Malala nel campo dell’educazione, Greta Thunberg in quello del clima: oggi le principali figure di riferimento sono femminili.
Aggiungerei Michelle Obama e Chimamanda Ngozi Adichie, che per le donne di origine africana rappresentano modelli molto importanti. A mio avviso, l’aspetto più interessante è che, a differenza di quanto accadeva in passato, l’affermazione del femminile non avviene in polemica con il maschile. Queste donne sono alla guida di un movimento che coinvolge tutti, senza alcuna contrapposizione o esclusione. Del resto, anche Adunni sul suo cammino incontra uomini di cui si può fidare e donne da cui diffidare.
E poi c’è Tia, che si prende cura di lei.
Sì, ma lo fa veramente dopo un’esperienza inattesa e umiliante, per la quale mi sono ispirata a un episodio reale, riferitomi in confidenza da chi l’ha vissuto. Tia è colta, benestante e istintivamente desidera fare qualcosa per Adunni. A un certo punto, però, tocca anche a lei portare il peso di una mentalità che colpevolizza e punisce la donna per il solo fatto di essere donna. Come se non bastasse, sono altre donne a infierire su di lei, in un misto di superstizione e pregiudizio. A quel punto che Tia comprende dentro di sé il dramma di Adunni e fa di tutto perché la ragazza possa affrancarsi. Dalla filantropia passa alla compassione.
Posso chiederle qual è la sua posizione a proposito della cosiddetta cancel culture?
Confesso di avere molte perplessità, specialmente per quanto concerne le eventuali applicazioni in ambito artistico. Gli scrittori stanno diventando sempre più timorosi, sempre più restii nell’affrontare temi controversi o nel raffigurare determinati personaggi. Sinceramente, non mi sembra una buona soluzione. Occorre trovare un equilibrio tra il rispetto dell’altro e la libertà di espressione. Altrimenti, pur con tutte le buone intenzioni del caso, si finisce per praticare un’autocensura non meno odiosa della censura stessa.
Che cosa ha pensato quando ha saputo dell’assegnazione del Nobel a uno scrittore africano?

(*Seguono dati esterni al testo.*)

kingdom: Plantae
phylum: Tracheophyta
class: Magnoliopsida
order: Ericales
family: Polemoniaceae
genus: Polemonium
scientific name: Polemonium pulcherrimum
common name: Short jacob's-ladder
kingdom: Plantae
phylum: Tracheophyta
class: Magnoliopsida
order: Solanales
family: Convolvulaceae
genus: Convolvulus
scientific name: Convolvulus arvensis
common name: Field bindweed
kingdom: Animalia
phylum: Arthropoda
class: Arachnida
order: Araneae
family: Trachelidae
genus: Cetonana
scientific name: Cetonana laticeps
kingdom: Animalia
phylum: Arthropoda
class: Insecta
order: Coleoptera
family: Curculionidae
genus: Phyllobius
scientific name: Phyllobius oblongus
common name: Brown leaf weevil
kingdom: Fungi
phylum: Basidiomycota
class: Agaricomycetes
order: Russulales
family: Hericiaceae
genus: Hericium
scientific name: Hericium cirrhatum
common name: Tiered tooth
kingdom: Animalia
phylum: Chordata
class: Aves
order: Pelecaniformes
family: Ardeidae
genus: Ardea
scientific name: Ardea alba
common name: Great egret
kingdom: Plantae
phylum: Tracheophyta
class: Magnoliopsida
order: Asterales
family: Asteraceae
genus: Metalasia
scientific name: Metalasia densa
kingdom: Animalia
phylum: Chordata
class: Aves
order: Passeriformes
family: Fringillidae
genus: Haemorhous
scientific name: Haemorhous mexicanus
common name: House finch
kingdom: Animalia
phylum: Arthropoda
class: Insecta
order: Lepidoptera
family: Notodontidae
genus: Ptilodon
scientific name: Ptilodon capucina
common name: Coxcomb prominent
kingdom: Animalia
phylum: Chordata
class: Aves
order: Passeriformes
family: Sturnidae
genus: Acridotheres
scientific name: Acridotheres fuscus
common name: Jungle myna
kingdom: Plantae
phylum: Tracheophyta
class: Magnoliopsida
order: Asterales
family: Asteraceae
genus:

Sono stata felice per l’Africa, indubbiamente. Ma mi pare che la vicenda di Abulrazak Gurnah abbia un valore ancora più ampio. Parliamo di un autore che ha lavorato a lungo in maniera appartata, con una costanza e una determinazione grazie alle quali adesso ha ritenuto questo straordinario riconoscimento.
Come ha fatto sua madre all’università, no?
Esattamente. È la dimostrazione che questo tipo di coraggio non serve solamente alle donne.